Briefcase

U.S. plans to penalize Canadian wheat imports

The government issued rulings Friday that would impose penalty tariffs on two types of wheat from Canada, saying that America’s biggest trading partner unfairly subsidizes its wheat farmers and dumps grain on the U.S. market.

The Commerce Department decisions on two related trade complaints send the cases to the U.S. International Trade Commission, which will decide whether to set the border taxes, based on how much U.S. farmers are being hurt by the Canadian trade practices.

If the commission orders the border taxes, the Commerce Department says they should be set around 14 percent on imports of durum, a type of wheat used to make pasta, and hard red spring wheat used to make bakery flour and breads.

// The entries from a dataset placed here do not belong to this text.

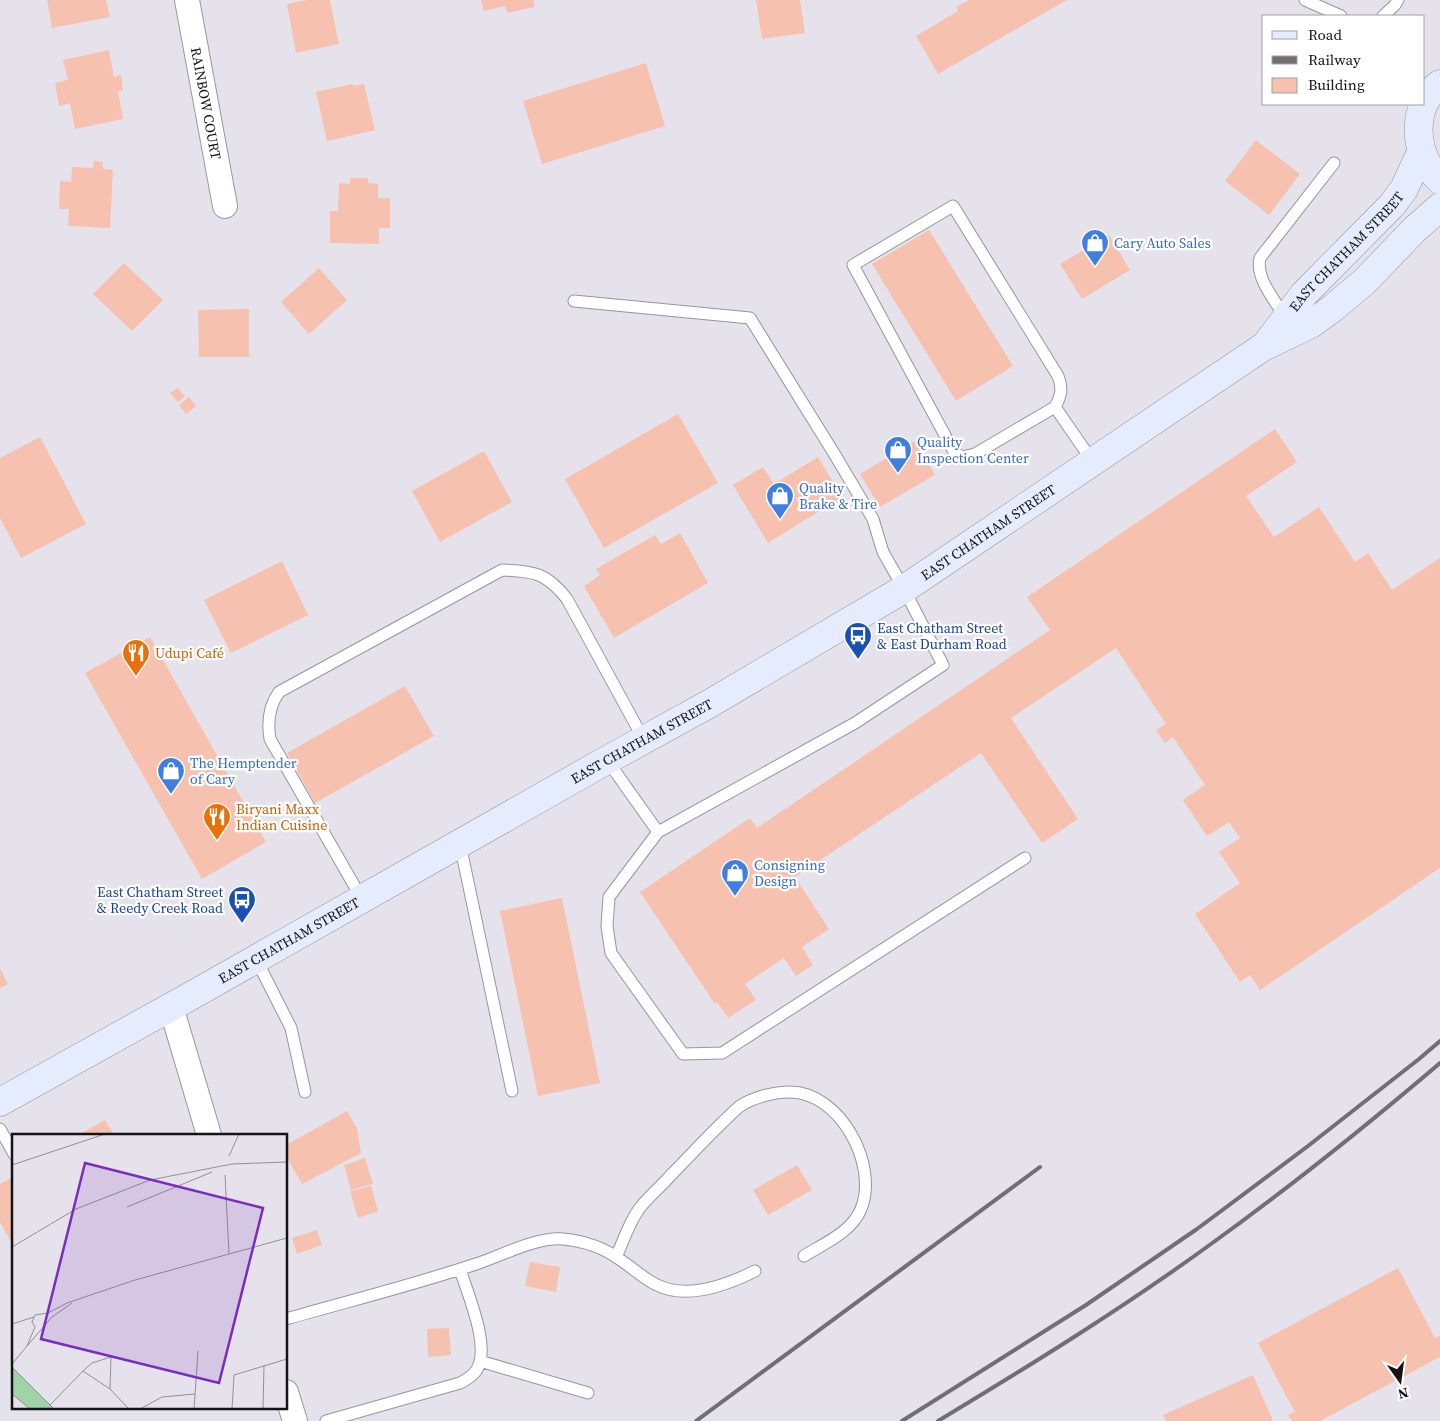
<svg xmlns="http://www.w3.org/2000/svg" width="1440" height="1421" font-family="'Source Serif 4',serif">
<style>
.building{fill:#f7c1af}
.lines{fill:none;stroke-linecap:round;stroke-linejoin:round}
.service-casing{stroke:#98949d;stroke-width:13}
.minor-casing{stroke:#98949d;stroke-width:26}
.secondary-casing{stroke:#98949d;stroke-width:29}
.service{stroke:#fff;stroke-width:11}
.minor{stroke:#fff;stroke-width:24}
.secondary{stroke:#e5ecfd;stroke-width:28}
.rail{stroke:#716e74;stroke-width:4}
.labels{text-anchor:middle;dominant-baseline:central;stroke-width:4.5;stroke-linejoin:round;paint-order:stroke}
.street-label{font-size:14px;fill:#151316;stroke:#fff}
.shop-label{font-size:14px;fill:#366cbe;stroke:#fff;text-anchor:start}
.transit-label{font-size:14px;fill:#164399;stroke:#fff;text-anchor:start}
.food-label{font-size:14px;fill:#c56008;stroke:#fff;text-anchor:start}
.inset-road{fill:none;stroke:#928f96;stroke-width:1}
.view{fill:#7b2cbf;fill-opacity:0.15;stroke:#7b2cbf;stroke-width:2.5}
.inset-edge{fill:none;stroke:#151316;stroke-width:2.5}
</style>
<rect width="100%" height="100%" fill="#e6e2eb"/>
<path class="building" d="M47 0H106L110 17 52 28Z
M307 0H330L339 44 296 53 287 4Z
M481 0H533L535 7 507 13 505 6 484 11Z
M756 0H800L805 33 762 39Z
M969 0H1067L938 74 916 36 958 11 956 7Z
M109 50 114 77 121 75 123 90 118 92 123 119 75 129 70 103 59 106 55 83 68 80 63 60Z
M646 63 665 126 542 164 523 101Z
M353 84 354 86 364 84 375 130 327 141 316 92Z
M1256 140 1300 174 1269 215 1225 181Z
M94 161 103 162V169L113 170 110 228 68 226 69 209H59L60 181 71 182 72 167 93 168Z
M350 178H368V183L378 184V198H390V228H379V244L330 243V211H338L339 183 350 184Z
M929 230 1013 366 956 401 872 264Z
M1109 235 1130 270 1082 299 1060 264Z
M124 263 163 300 132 331 93 294Z
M319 268 347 300 309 334 281 302Z
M249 309V357H199L198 310Z
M178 388 185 396 178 402 170 393Z
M189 397 196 406 186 414 179 405Z
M678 414 718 483 604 548 565 479Z
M1275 429 1297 462 1246 496 1274 537 1319 507 1355 562 1368 553 1392 590 1440 558V868L1260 990 1250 975 1240 982 1195 914 1240 883 1219 852 1240 838 1229 822 1207 836 1183 800 1205 785 1173 737 1165 743 1156 730 1166 724 1116 648 1011 718 1078 819 1042 843 981 753 795 877 829 929 802 947 813 965 796 976 784 958 745 984 756 1000 728 1018 717 1002 715 1004 640 892 750 818 757 828 1050 630 1027 597Z
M40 437 86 524 21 558 0 518V458Z
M915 441 935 475 880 507 860 474Z
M484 451 512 502 440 542 412 491Z
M818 457 842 497 768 543 733 485 763 467 774 484Z
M680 533 708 583 614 638 584 586 600 575 596 569 655 535 661 544Z
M282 561 308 615 231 653 204 600Z
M150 637 266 842 202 879 85 673Z
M405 686 434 736 315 803 287 753Z
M562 898 600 1083 538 1096 500 911Z
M0 969 8 984 0 988Z
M347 1111 357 1128 361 1153 302 1184 286 1156V1145Z
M105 1120 114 1135H78Z
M365 1158 373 1184 351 1190 344 1165Z
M797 1165 812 1190 768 1215 753 1190Z
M14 1177V1247L0 1222V1184Z
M371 1186 378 1211 358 1218 350 1191Z
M317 1230 322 1245 297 1254 292 1238Z
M530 1262 560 1267 556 1292 525 1286Z
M1398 1268 1435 1338 1439 1336 1440 1337V1357L1320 1421H1292L1288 1415 1295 1412 1258 1343Z
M449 1328 451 1355 428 1357 427 1329Z
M1253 1375 1273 1421H1166L1163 1415Z"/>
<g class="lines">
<defs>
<path id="service" d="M1305 0 1341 16
M1383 16 1395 5 1398 0
M574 301 750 318 835 455 873 519 883 552 904 589 943 665 855 723 658 832
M1286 319C1276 301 1255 279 1260 258L1334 163
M1055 407C1061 396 1063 389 1058 376L953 206 853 265 954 452 962 457 975 454 1055 407 1093 462
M607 760 658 832 609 897 607 926 611 953 683 1054 722 1053 1025 858
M460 844 512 1091
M362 899 270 739C267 721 269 706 279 692L502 570C534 571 547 573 567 599L644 740
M256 959 291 1028 305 1092
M0 1129 14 1154
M616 1257C623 1242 628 1226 637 1212 645 1199 660 1188 670 1176 688 1158 705 1139 723 1122 728 1117 734 1111 740 1106 754 1097 774 1092 790 1092 840 1092 879 1165 861 1209 852 1232 823 1244 804 1256
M286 1319C349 1301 413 1285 476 1264 501 1256 535 1237 563 1239 584 1241 605 1248 622 1261 634 1269 644 1279 657 1285 687 1300 727 1285 755 1271
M480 1361 588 1393
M326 1421 460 1383C466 1380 472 1376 476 1371 492 1348 467 1293 460 1269"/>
<g id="minor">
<path id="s1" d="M187 0 225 206"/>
<path d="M171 1007 209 1135"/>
<path d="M286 1392 295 1421"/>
</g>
<g id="secondary">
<path d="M1440 84C1410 106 1413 156 1440 180"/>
<path id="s2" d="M1268 342 1304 294 1392 205 1404 189 1421 152"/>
<path id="s3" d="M0 1102 196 993 607 760 709 704 904 589 1263 347 1311 324 1333 308 1365 281 1415 229 1440 207"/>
</g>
</defs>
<use href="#service" class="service-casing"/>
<use href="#minor" class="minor-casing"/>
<use href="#secondary" class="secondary-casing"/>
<use href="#service" class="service"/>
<use href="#minor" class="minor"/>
<use href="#secondary" class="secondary"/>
<path class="rail" d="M696 1421 1040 1167
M902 1421 1086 1305 1197 1229 1308 1146 1419 1059 1440 1041
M938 1421C1031 1365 1123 1308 1211 1244 1290 1187 1366 1126 1440 1063"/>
</g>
<defs>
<symbol id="shop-pin" viewBox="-11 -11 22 30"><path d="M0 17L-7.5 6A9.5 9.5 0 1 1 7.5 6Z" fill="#3f7fe0" stroke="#fff"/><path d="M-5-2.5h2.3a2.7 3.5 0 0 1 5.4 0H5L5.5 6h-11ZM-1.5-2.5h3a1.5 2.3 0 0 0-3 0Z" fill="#fff"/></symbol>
<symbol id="bus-pin" viewBox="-11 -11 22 30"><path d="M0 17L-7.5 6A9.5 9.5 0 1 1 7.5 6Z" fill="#1a4fb4" stroke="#fff"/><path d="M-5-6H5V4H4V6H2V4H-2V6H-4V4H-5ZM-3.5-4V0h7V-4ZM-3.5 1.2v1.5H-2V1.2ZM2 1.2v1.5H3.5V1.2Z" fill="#fff"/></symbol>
<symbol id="restaurant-pin" viewBox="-11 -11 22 30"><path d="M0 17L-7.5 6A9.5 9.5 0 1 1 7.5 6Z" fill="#e8710a" stroke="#fff"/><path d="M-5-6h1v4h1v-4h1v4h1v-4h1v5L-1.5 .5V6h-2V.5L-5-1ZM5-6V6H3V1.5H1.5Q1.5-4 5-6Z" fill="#fff"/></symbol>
</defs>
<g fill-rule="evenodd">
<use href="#shop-pin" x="1079" y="227" width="32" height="43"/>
<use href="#shop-pin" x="882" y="434" width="32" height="43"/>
<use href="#shop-pin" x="764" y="480" width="32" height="43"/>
<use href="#bus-pin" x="842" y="620" width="32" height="43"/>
<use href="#restaurant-pin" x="120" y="637" width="32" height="43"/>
<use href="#shop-pin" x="155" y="755" width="32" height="43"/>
<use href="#restaurant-pin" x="201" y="801" width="32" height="43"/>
<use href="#shop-pin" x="719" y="857" width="32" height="43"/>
<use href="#bus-pin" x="226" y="884" width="32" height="43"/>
</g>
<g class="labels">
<g class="street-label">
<text stroke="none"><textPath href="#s1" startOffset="105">RAINBOW COURT</textPath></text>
<text stroke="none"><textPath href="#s2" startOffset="120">EAST CHATHAM STREET</textPath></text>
<text stroke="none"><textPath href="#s3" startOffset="1141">EAST CHATHAM STREET</textPath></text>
<text stroke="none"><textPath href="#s3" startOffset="736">EAST CHATHAM STREET</textPath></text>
<text stroke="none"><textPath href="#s3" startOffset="331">EAST CHATHAM STREET</textPath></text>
</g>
<g class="shop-label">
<text x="1114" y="243">Cary Auto Sales</text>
<text x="917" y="442">Quality<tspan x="917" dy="16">Inspection Center</tspan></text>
<text x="799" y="488">Quality<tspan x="799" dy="16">Brake &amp; Tire</tspan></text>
<text x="190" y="763">The Hemptender<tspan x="190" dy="16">of Cary</tspan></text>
<text x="754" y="865">Consigning<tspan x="754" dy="16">Design</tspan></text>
</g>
<g class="transit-label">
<text x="877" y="628">East Chatham Street<tspan x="877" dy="16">&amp; East Durham Road</tspan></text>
<text x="223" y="892" text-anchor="end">East Chatham Street<tspan x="223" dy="16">&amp; Reedy Creek Road</tspan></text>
</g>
<g class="food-label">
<text x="155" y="653">Udupi Café</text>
<text x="236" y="809">Biryani Maxx<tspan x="236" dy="16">Indian Cuisine</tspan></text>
</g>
</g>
<g transform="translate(12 1134)">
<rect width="275" height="275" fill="#e6e2eb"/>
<path d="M0 233 42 275H18L0 260Z" fill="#9ed4a7"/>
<path class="inset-road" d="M217 22 227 0M0 31 93 0M213 41 217 120M115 73 200 38M0 113 64 75 138 46 220 30 275 28M0 190 22 183M23 193 20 188 23 181 36 179 55 169 123 146 275 104M15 212 40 183 60 169M0 230 15 212 23 193M0 233 42 275M71 237 80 229 99 223 98 255M98 255 117 275M0 260 18 275M38 271 71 237 98 255M128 275 150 263 183 260M182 275 186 217M220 275 222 241 275 225M251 275 252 231"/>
<path class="view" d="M73 29 251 74 207 249 29 205Z"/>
<rect width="275" height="275" class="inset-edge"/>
</g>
<rect x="1262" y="15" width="162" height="90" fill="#ffffff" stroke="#a1a1a2"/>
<rect x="1272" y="31" width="25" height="8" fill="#e5ecfd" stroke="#a1a1a2"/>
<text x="1308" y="40" font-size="15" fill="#151316">Road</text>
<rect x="1272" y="56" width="25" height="8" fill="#716e74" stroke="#a1a1a2"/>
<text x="1308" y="65" font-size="15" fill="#151316">Railway</text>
<rect x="1272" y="78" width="25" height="15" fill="#f7c1af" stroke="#a1a1a2"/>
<text x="1308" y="90" font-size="15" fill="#151316">Building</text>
<g transform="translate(1400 1381) rotate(166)" stroke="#ffffff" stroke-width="4" paint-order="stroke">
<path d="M0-4L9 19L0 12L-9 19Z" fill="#151316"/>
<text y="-8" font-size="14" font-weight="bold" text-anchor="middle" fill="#151316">N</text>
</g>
</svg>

Canadian officials rejected the allegations and said they complied with global trade rules.

Federal Reserve

Greenspan defends central bank’s actions

Federal Reserve Chairman Alan Greenspan on Friday defended the Fed’s recent worries about deflation, which have sent financial markets on a roller-coaster ride. He said it was the job of a central bank to guard against even remote risk of danger.

Greenspan said it was sometimes necessary for the Fed in its conduct of interest rate policy to take out an insurance policy “against the emergence of especially adverse outcomes.”

He said that while the possibility of deflation was viewed as remote, the Fed needed to be alert to the possibility because the consequences could be so severe as it attempted to manage monetary policy in an always-uncertain environment. Greenspan and his colleagues began talking in earnest about the possibility of deflation in the spring.

Kansas City, Mo.

Aquila to pay fine

Kansas City, Mo-based Aquila Inc. agreed to pay $75,975 to settle Federal Energy Regulatory Commission charges that its merchant energy unit was involved in manipulating the Western power markets during the 2000-2001 power crisis.

In a prepared statement Friday, Aquila said it settled the case to avoid heavier litigation costs from proving that its trading practices were proper.

In March, FERC asked more than 60 suppliers to explain why certain wholesale trades didn’t constitute illegal manipulation of Western energy markets, a practice revealed in the wake of Enron Corp.’s bankruptcy filing in late 2001.

Aquila denies improper conduct and “strongly believes” the allegations against Aquila Merchant Services didn’t have any merit.

International

BP eyes Russian oil

British energy group BP PLC said Friday it had completed the biggest foreign direct investment in post-Communist Russia — a $7.7 billion deal that gives BP a 50 percent share in a major new Russian energy company.

BP signed an agreement late Thursday with its Russian partners — Alfa Group and Access-Renova — to combine their interests in Russia to create a new business with 5.2 billion barrels in proven oil reserves and daily crude production of 1.2 million barrels. Upon final regulatory approval, the new company, TNK-BP, would be Russia’s third-largest energy concern, with stakes in five refineries and 2,100 retail outlets, BP said.